SUPPLIED MATERIAL =
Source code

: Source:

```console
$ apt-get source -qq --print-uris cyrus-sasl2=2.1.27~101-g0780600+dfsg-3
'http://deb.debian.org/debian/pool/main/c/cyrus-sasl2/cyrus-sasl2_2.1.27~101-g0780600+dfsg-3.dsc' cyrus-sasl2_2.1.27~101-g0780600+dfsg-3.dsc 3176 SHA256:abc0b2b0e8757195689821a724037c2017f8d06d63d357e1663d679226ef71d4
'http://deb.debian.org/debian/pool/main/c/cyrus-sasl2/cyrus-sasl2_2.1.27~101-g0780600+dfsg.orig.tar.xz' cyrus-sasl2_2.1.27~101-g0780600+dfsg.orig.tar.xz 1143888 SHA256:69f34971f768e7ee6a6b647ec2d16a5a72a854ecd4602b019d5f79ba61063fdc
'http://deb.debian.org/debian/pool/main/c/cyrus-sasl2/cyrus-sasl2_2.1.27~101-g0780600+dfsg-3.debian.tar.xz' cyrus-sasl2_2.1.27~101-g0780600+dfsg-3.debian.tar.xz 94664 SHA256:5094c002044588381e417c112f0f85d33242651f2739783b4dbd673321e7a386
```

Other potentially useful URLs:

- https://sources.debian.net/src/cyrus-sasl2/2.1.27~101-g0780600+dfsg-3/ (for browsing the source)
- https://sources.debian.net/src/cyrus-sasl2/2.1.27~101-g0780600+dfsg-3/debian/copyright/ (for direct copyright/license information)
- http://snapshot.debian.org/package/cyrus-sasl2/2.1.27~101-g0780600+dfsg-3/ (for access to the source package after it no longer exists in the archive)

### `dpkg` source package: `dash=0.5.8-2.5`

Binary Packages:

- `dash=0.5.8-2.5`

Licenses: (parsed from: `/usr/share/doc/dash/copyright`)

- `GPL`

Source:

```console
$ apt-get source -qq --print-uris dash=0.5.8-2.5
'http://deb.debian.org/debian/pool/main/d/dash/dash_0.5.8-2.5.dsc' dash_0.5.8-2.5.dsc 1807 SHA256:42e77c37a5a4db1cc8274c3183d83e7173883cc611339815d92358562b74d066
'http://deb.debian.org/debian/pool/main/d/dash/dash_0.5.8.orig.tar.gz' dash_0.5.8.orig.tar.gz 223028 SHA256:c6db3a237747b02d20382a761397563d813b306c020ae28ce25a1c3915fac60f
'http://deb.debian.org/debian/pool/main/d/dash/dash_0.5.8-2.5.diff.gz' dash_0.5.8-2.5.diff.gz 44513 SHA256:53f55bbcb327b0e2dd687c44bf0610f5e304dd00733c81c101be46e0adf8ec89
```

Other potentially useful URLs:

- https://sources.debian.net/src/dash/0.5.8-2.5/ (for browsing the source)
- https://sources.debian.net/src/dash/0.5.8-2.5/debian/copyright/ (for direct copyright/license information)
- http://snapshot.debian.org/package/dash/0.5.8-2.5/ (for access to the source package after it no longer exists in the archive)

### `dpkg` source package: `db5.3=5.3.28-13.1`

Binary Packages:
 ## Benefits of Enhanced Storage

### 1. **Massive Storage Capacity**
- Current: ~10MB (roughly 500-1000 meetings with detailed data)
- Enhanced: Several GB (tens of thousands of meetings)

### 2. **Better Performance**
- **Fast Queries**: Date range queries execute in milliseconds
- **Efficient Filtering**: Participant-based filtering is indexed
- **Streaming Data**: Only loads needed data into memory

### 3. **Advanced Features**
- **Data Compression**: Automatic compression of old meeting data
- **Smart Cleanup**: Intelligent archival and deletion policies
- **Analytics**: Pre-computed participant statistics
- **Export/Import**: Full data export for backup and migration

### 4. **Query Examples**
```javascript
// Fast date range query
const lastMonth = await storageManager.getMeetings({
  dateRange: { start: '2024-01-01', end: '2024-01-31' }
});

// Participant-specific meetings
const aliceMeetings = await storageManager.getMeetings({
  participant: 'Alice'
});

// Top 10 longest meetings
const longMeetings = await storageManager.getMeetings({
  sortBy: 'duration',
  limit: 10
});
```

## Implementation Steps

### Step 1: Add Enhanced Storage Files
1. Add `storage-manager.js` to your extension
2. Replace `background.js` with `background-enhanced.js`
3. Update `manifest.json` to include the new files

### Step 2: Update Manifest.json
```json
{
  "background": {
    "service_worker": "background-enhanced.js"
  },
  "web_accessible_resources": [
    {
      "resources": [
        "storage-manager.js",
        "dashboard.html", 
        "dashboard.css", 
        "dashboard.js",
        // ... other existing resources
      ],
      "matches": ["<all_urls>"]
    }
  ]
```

WHAT THE EXERCISE ASKS = This task calls for the material above to be duplicated verbatim.

EXPECTED ANSWER =
Source code

: Source:

```console
$ apt-get source -qq --print-uris cyrus-sasl2=2.1.27~101-g0780600+dfsg-3
'http://deb.debian.org/debian/pool/main/c/cyrus-sasl2/cyrus-sasl2_2.1.27~101-g0780600+dfsg-3.dsc' cyrus-sasl2_2.1.27~101-g0780600+dfsg-3.dsc 3176 SHA256:abc0b2b0e8757195689821a724037c2017f8d06d63d357e1663d679226ef71d4
'http://deb.debian.org/debian/pool/main/c/cyrus-sasl2/cyrus-sasl2_2.1.27~101-g0780600+dfsg.orig.tar.xz' cyrus-sasl2_2.1.27~101-g0780600+dfsg.orig.tar.xz 1143888 SHA256:69f34971f768e7ee6a6b647ec2d16a5a72a854ecd4602b019d5f79ba61063fdc
'http://deb.debian.org/debian/pool/main/c/cyrus-sasl2/cyrus-sasl2_2.1.27~101-g0780600+dfsg-3.debian.tar.xz' cyrus-sasl2_2.1.27~101-g0780600+dfsg-3.debian.tar.xz 94664 SHA256:5094c002044588381e417c112f0f85d33242651f2739783b4dbd673321e7a386
```

Other potentially useful URLs:

- https://sources.debian.net/src/cyrus-sasl2/2.1.27~101-g0780600+dfsg-3/ (for browsing the source)
- https://sources.debian.net/src/cyrus-sasl2/2.1.27~101-g0780600+dfsg-3/debian/copyright/ (for direct copyright/license information)
- http://snapshot.debian.org/package/cyrus-sasl2/2.1.27~101-g0780600+dfsg-3/ (for access to the source package after it no longer exists in the archive)

### `dpkg` source package: `dash=0.5.8-2.5`

Binary Packages:

- `dash=0.5.8-2.5`

Licenses: (parsed from: `/usr/share/doc/dash/copyright`)

- `GPL`

Source:

```console
$ apt-get source -qq --print-uris dash=0.5.8-2.5
'http://deb.debian.org/debian/pool/main/d/dash/dash_0.5.8-2.5.dsc' dash_0.5.8-2.5.dsc 1807 SHA256:42e77c37a5a4db1cc8274c3183d83e7173883cc611339815d92358562b74d066
'http://deb.debian.org/debian/pool/main/d/dash/dash_0.5.8.orig.tar.gz' dash_0.5.8.orig.tar.gz 223028 SHA256:c6db3a237747b02d20382a761397563d813b306c020ae28ce25a1c3915fac60f
'http://deb.debian.org/debian/pool/main/d/dash/dash_0.5.8-2.5.diff.gz' dash_0.5.8-2.5.diff.gz 44513 SHA256:53f55bbcb327b0e2dd687c44bf0610f5e304dd00733c81c101be46e0adf8ec89
```

Other potentially useful URLs:

- https://sources.debian.net/src/dash/0.5.8-2.5/ (for browsing the source)
- https://sources.debian.net/src/dash/0.5.8-2.5/debian/copyright/ (for direct copyright/license information)
- http://snapshot.debian.org/package/dash/0.5.8-2.5/ (for access to the source package after it no longer exists in the archive)

### `dpkg` source package: `db5.3=5.3.28-13.1`

Binary Packages:
 ## Benefits of Enhanced Storage

### 1. **Massive Storage Capacity**
- Current: ~10MB (roughly 500-1000 meetings with detailed data)
- Enhanced: Several GB (tens of thousands of meetings)

### 2. **Better Performance**
- **Fast Queries**: Date range queries execute in milliseconds
- **Efficient Filtering**: Participant-based filtering is indexed
- **Streaming Data**: Only loads needed data into memory

### 3. **Advanced Features**
- **Data Compression**: Automatic compression of old meeting data
- **Smart Cleanup**: Intelligent archival and deletion policies
- **Analytics**: Pre-computed participant statistics
- **Export/Import**: Full data export for backup and migration

### 4. **Query Examples**
```javascript
// Fast date range query
const lastMonth = await storageManager.getMeetings({
  dateRange: { start: '2024-01-01', end: '2024-01-31' }
});

// Participant-specific meetings
const aliceMeetings = await storageManager.getMeetings({
  participant: 'Alice'
});

// Top 10 longest meetings
const longMeetings = await storageManager.getMeetings({
  sortBy: 'duration',
  limit: 10
});
```

## Implementation Steps

### Step 1: Add Enhanced Storage Files
1. Add `storage-manager.js` to your extension
2. Replace `background.js` with `background-enhanced.js`
3. Update `manifest.json` to include the new files

### Step 2: Update Manifest.json
```json
{
  "background": {
    "service_worker": "background-enhanced.js"
  },
  "web_accessible_resources": [
    {
      "resources": [
        "storage-manager.js",
        "dashboard.html", 
        "dashboard.css", 
        "dashboard.js",
        // ... other existing resources
      ],
      "matches": ["<all_urls>"]
    }
  ]
```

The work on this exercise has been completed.